Although Rev. Newman became well known and loved in Atlanta, the church did not follow her leadership. She was especially disappointed that the church voted against an adopt-a-school program, delineated in her book With Heart and Hand: The Black Church Working to Save Black Children. The church had been willing to call a woman, but it had become obvious that parishioners would not follow a woman’s leadership.
She left First Congregational Church to serve as Executive Director of Georgians for Children, a statewide child advocacy organization. When she moved back to DC, she worked with the Campaign to Prevent Teen Pregnancy, Planned Parenthood, and the Virginia Department of Health. In DC she also served as senior advisor for religious affairs to the DC mayor and on the mayor’s HIV/AIDS Task Force. Currently she is a consultant with the AIDS Action Foundation.
During this time when she was serving in faith-based communities, Rev. Dr. Newman also interviewed with churches. Although her preaching drew standing ovations and Ebony magazine named her one of the Top Black Women Preachers in America, churches did not hire her as pastor. “The churches were not ready for a woman as a senior minister,” she says. “It’s very difficult as a black woman to get called to a church. There are churches that don’t mind your being the assistant, but they’re still not ready for you to be senior pastor.”
Rev. Dr. Newman delights in her current position as Associate Minister of Congregational Life and Social Justice at All Souls Church in DC. To keep her standing as a minister in the United Church of Christ denomination, Rev. Dr. Newman also preaches and participates in the ministry team at Covenant Baptist United Church of Christ. With the pastors of both churches, she worked to pass the DC Marriage Equality Law.

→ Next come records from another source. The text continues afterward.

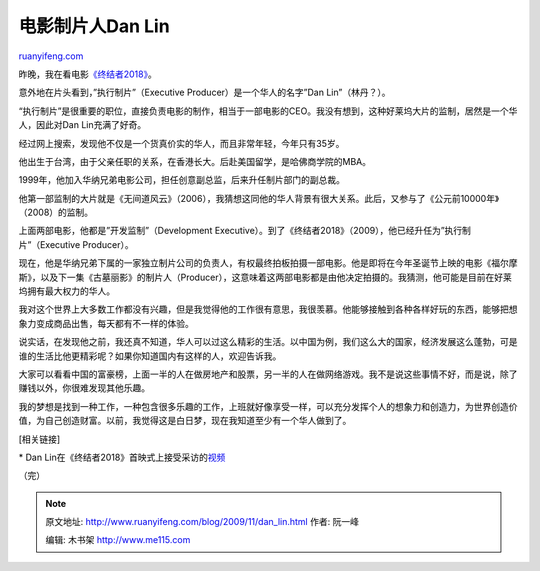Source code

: .. _200911_dan_lin:

电影制片人Dan Lin
====================================

`ruanyifeng.com <http://www.ruanyifeng.com/blog/2009/11/dan_lin.html>`__

昨晚，我在看电影\ `《终结者2018》 <http://www.imdb.com/title/tt0438488/>`__\ 。

意外地在片头看到，”执行制片”（Executive Producer）是一个华人的名字”Dan
Lin”（林丹？）。

“执行制片”是很重要的职位，直接负责电影的制作，相当于一部电影的CEO。我没有想到，这种好莱坞大片的监制，居然是一个华人，因此对Dan
Lin充满了好奇。

经过网上搜索，发现他不仅是一个货真价实的华人，而且非常年轻，今年只有35岁。

他出生于台湾，由于父亲任职的关系，在香港长大。后赴美国留学，是哈佛商学院的MBA。

1999年，他加入华纳兄弟电影公司，担任创意副总监，后来升任制片部门的副总裁。

他第一部监制的大片就是《无间道风云》（2006），我猜想这同他的华人背景有很大关系。此后，又参与了《公元前10000年》（2008）的监制。

上面两部电影，他都是”开发监制”（Development
Executive）。到了《终结者2018》（2009），他已经升任为”执行制片”（Executive
Producer）。

现在，他是华纳兄弟下属的一家独立制片公司的负责人，有权最终拍板拍摄一部电影。他是即将在今年圣诞节上映的电影《福尔摩斯》，以及下一集《古墓丽影》的制片人（Producer），这意味着这两部电影都是由他决定拍摄的。我猜测，他可能是目前在好莱坞拥有最大权力的华人。

我对这个世界上大多数工作都没有兴趣，但是我觉得他的工作很有意思，我很羡慕。他能够接触到各种各样好玩的东西，能够把想象力变成商品出售，每天都有不一样的体验。

说实话，在发现他之前，我还真不知道，华人可以过这么精彩的生活。以中国为例，我们这么大的国家，经济发展这么蓬勃，可是谁的生活比他更精彩呢？如果你知道国内有这样的人，欢迎告诉我。

大家可以看看中国的富豪榜，上面一半的人在做房地产和股票，另一半的人在做网络游戏。我不是说这些事情不好，而是说，除了赚钱以外，你很难发现其他乐趣。

我的梦想是找到一种工作，一种包含很多乐趣的工作，上班就好像享受一样，可以充分发挥个人的想象力和创造力，为世界创造价值，为自己创造财富。以前，我觉得这是白日梦，现在我知道至少有一个华人做到了。

[相关链接]

\* Dan
Lin在《终结者2018》首映式上接受采访的\ `视频 <http://video.about.com/movies/Dan-Lin-Interview.htm>`__

（完）

.. note::
    原文地址: http://www.ruanyifeng.com/blog/2009/11/dan_lin.html 
    作者: 阮一峰 

    编辑: 木书架 http://www.me115.com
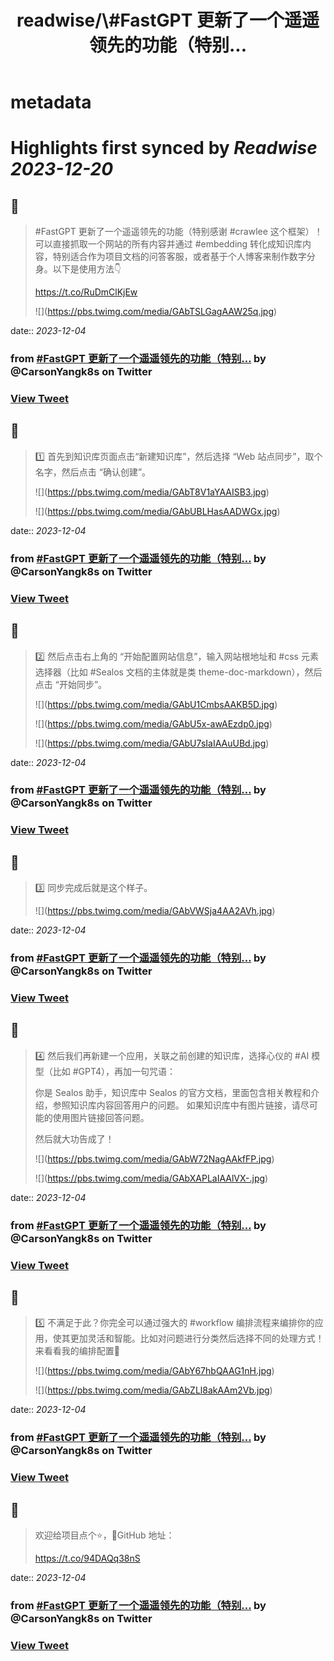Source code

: :PROPERTIES:
:title: readwise/\#FastGPT 更新了一个遥遥领先的功能（特别...
:END:


* metadata
:PROPERTIES:
:author: [[CarsonYangk8s on Twitter]]
:full-title: "\#FastGPT 更新了一个遥遥领先的功能（特别..."
:category: [[tweets]]
:url: https://twitter.com/CarsonYangk8s/status/1731303461235601521
:image-url: https://pbs.twimg.com/profile_images/1422792589556678658/yTi8xw9D.jpg
:END:

* Highlights first synced by [[Readwise]] [[2023-12-20]]
** 📌
#+BEGIN_QUOTE
#FastGPT 更新了一个遥遥领先的功能（特别感谢 #crawlee 这个框架）！可以直接抓取一个网站的所有内容并通过 #embedding 转化成知识库内容，特别适合作为项目文档的问答客服，或者基于个人博客来制作数字分身。以下是使用方法👇

https://t.co/RuDmClKjEw 

![](https://pbs.twimg.com/media/GAbTSLGagAAW25q.jpg) 
#+END_QUOTE
    date:: [[2023-12-04]]
*** from _#FastGPT 更新了一个遥遥领先的功能（特别..._ by @CarsonYangk8s on Twitter
*** [[https://twitter.com/CarsonYangk8s/status/1731303461235601521][View Tweet]]
** 📌
#+BEGIN_QUOTE
1️⃣ 首先到知识库页面点击“新建知识库”，然后选择 “Web 站点同步”，取个名字，然后点击 “确认创建”。 

![](https://pbs.twimg.com/media/GAbT8V1aYAAISB3.jpg) 

![](https://pbs.twimg.com/media/GAbUBLHasAADWGx.jpg) 
#+END_QUOTE
    date:: [[2023-12-04]]
*** from _#FastGPT 更新了一个遥遥领先的功能（特别..._ by @CarsonYangk8s on Twitter
*** [[https://twitter.com/CarsonYangk8s/status/1731307748892250471][View Tweet]]
** 📌
#+BEGIN_QUOTE
2️⃣ 然后点击右上角的 “开始配置网站信息”，输入网站根地址和 #css 元素选择器（比如 #Sealos 文档的主体就是类 theme-doc-markdown），然后点击 “开始同步”。 

![](https://pbs.twimg.com/media/GAbU1CmbsAAKB5D.jpg) 

![](https://pbs.twimg.com/media/GAbU5x-awAEzdp0.jpg) 

![](https://pbs.twimg.com/media/GAbU7sIaIAAuUBd.jpg) 
#+END_QUOTE
    date:: [[2023-12-04]]
*** from _#FastGPT 更新了一个遥遥领先的功能（特别..._ by @CarsonYangk8s on Twitter
*** [[https://twitter.com/CarsonYangk8s/status/1731307751702442276][View Tweet]]
** 📌
#+BEGIN_QUOTE
3️⃣ 同步完成后就是这个样子。 

![](https://pbs.twimg.com/media/GAbVWSja4AA2AVh.jpg) 
#+END_QUOTE
    date:: [[2023-12-04]]
*** from _#FastGPT 更新了一个遥遥领先的功能（特别..._ by @CarsonYangk8s on Twitter
*** [[https://twitter.com/CarsonYangk8s/status/1731307755116618058][View Tweet]]
** 📌
#+BEGIN_QUOTE
4️⃣ 然后我们再新建一个应用，关联之前创建的知识库，选择心仪的 #AI 模型（比如 #GPT4），再加一句咒语：

你是 Sealos 助手，知识库中 Sealos 的官方文档，里面包含相关教程和介绍，参照知识库内容回答用户的问题。
如果知识库中有图片链接，请尽可能的使用图片链接回答问题。

然后就大功告成了！ 

![](https://pbs.twimg.com/media/GAbW72NagAAkfFP.jpg) 

![](https://pbs.twimg.com/media/GAbXAPLaIAAlVX-.jpg) 
#+END_QUOTE
    date:: [[2023-12-04]]
*** from _#FastGPT 更新了一个遥遥领先的功能（特别..._ by @CarsonYangk8s on Twitter
*** [[https://twitter.com/CarsonYangk8s/status/1731307757746426209][View Tweet]]
** 📌
#+BEGIN_QUOTE
5️⃣ 不满足于此？你完全可以通过强大的 #workflow 编排流程来编排你的应用，使其更加灵活和智能。比如对问题进行分类然后选择不同的处理方式！来看看我的编排配置👀 

![](https://pbs.twimg.com/media/GAbY67hbQAAG1nH.jpg) 

![](https://pbs.twimg.com/media/GAbZLl8akAAm2Vb.jpg) 
#+END_QUOTE
    date:: [[2023-12-04]]
*** from _#FastGPT 更新了一个遥遥领先的功能（特别..._ by @CarsonYangk8s on Twitter
*** [[https://twitter.com/CarsonYangk8s/status/1731309914528829550][View Tweet]]
** 📌
#+BEGIN_QUOTE
欢迎给项目点个⭐，🐙GitHub 地址：

https://t.co/94DAQq38nS 
#+END_QUOTE
    date:: [[2023-12-04]]
*** from _#FastGPT 更新了一个遥遥领先的功能（特别..._ by @CarsonYangk8s on Twitter
*** [[https://twitter.com/CarsonYangk8s/status/1731320993858326642][View Tweet]]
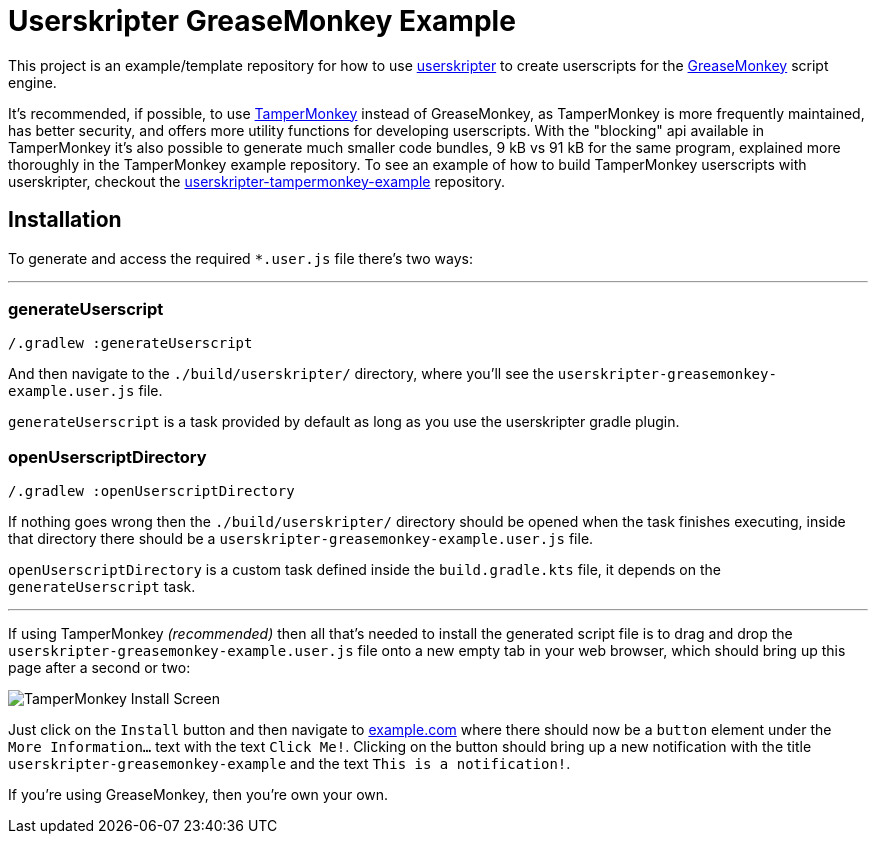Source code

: = Userskripter GreaseMonkey Example

This project is an example/template repository for how to use https://github.com/userskripter/userskripter[userskripter] to create userscripts for the https://wiki.greasespot.net/Main_Page[GreaseMonkey] script engine.

It's recommended, if possible, to use https://www.tampermonkey.net/[TamperMonkey] instead of GreaseMonkey, as TamperMonkey is more frequently maintained, has better security, and offers more utility functions for developing userscripts. With the "blocking" api available in TamperMonkey it's also possible to generate much smaller code bundles, 9 kB vs 91 kB for the same program, explained more thoroughly in the TamperMonkey example repository. To see an example of how to build TamperMonkey userscripts with userskripter, checkout the https://github.com/userskripter/userskripter-tampermonkey-example[userskripter-tampermonkey-example] repository.

== Installation

To generate and access the required `*.user.js` file there's two ways:

'''

=== generateUserscript

[source,bash]
----
/.gradlew :generateUserscript
----

And then navigate to the `./build/userskripter/` directory, where you'll see the `userskripter-greasemonkey-example.user.js` file.

`generateUserscript` is a task provided by default as long as you use the userskripter gradle plugin.

=== openUserscriptDirectory

[source,bash]
----
/.gradlew :openUserscriptDirectory
----

If nothing goes wrong then the `./build/userskripter/` directory should be opened when the task finishes executing, inside that directory there should be a `userskripter-greasemonkey-example.user.js` file.

`openUserscriptDirectory` is a custom task defined inside the `build.gradle.kts` file, it depends on the `generateUserscript` task.

'''

If using TamperMonkey _(recommended)_ then all that's needed to install the generated script file is to drag and drop the `userskripter-greasemonkey-example.user.js` file onto a new empty tab in your web browser, which should bring up this page after a second or two:

image::assets/tampermonkey_install.png[alt="TamperMonkey Install Screen"]

Just click on the `Install` button and then navigate to https://xxx[example.com] where there should now be a `button` element under the `More Information...` text with the text `Click Me!`. Clicking on the button should bring up a new notification with the title `userskripter-greasemonkey-example` and the text `This is a notification!`.

If you're using GreaseMonkey, then you're own your own.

“These churches are social justice churches, intentionally inclusive in worship leadership and language,” she says. “The leaders of these churches use inclusive language as a model for laypeople. They hear us say, ‘God who is Mother and Father to us all.’ So I can be with these two churches that I feel are great models of the ‘beloved community’ that Dr. King spoke of.”
Consistent with her theology of the divine within us all, Rev. Dr. Newman often connects the human and divine feminine when she speaks about inclusive language and imagery. “It’s important for women to be in the pulpit,” she says. “I think it’s important for people to see themselves, that we’re all created in the image of God and that God is male and female, and that God is black, brown, yellow. I address God interchangeably as ‘He’ and ‘She,’ ‘Father’ and ‘Mother.’”
Dr. Newman also balances female and male references to God in her book Oh God! A Black Woman’s Guide to Sex and Spirituality: “If God did not want us to enjoy sex, She would not have made Barry White. If God did not want us to enjoy sex, He would not have made the Isley Brothers, Stevie Wonder, Smokey, Will Downing, the Dells, Harold Melvin and the Blue Notes with Teddy Pendergrass, Jeffrey Osborne with LTD, Luther, Marvin, D’Angelo, Maxwell, Lenny Kravitz, Prince, and R. Kelly. If God did not want us to enjoy sex, She would not have let us ever hear and slow drag to ‘Stay in My Corner,’ ‘Stairway to Heaven,’ ‘The Love We Had Stays on My Mind,’ ‘If Only for One Night,’ ‘You Really Got a Hold on Me,’ ‘You and I,’ and ‘When Something Is Wrong With My Baby.'”
Dr. Newman comments on the power of language: “I think including female imagery of God is so powerful that even Jesus did it. In the parable of the lost coin God is the Woman sweeping the house. I think that was a very powerful thing that Jesus used female divine imagery while teaching even in that time. Words are powerful because our world is shaped by our language. The way we communicate and bring images to people through our language, through the words we choose, and through our images—that is powerful; that is what creates our mindset.”
Inclusive leadership and language empower marginalized people, Rev. Newman believes. “People of color and women have been marginalized by our dominant white male culture. I would love to get to the time when we would no more see in the news the ‘first black this,’ or ‘the first female that.’ Whether we were going to vote for Barack Obama or Hillary Clinton was a big thing for black women, because we wanted a woman but we wanted a black person too.”
“There is room at the table for everyone. Every voice should be heard; no particular voice is greater or more valued because of gender or sexual orientation or race. The kingdom of God is welcoming, and the gates of heaven are wide open. I often joke that a whole lot of folks are going to be very upset when they find out that God really is a heavy-set black woman in her mid-fifties!”
For more of Rev. Dr. Susan Newman’s story, see: https://wipfandstock.com/store/Changing_Church_Stories_of_Liberating_Ministers
I keep wondering why it is so often the women who cut each other down…
That’s a good question, Claudia! And I don’t have all the answers. Maybe some women see other women on paths that they wonder if they should have taken. I long for the day when women will support one another, whatever choices we have made.
Thank you for your comment, Claudia. Why do you think women often cut each other down?
have you written anything for the seniors and the widows
That’s a great question, Kathleen! Recently I have been trying to discern my next writing project and have been thinking about writing stories of wise older women.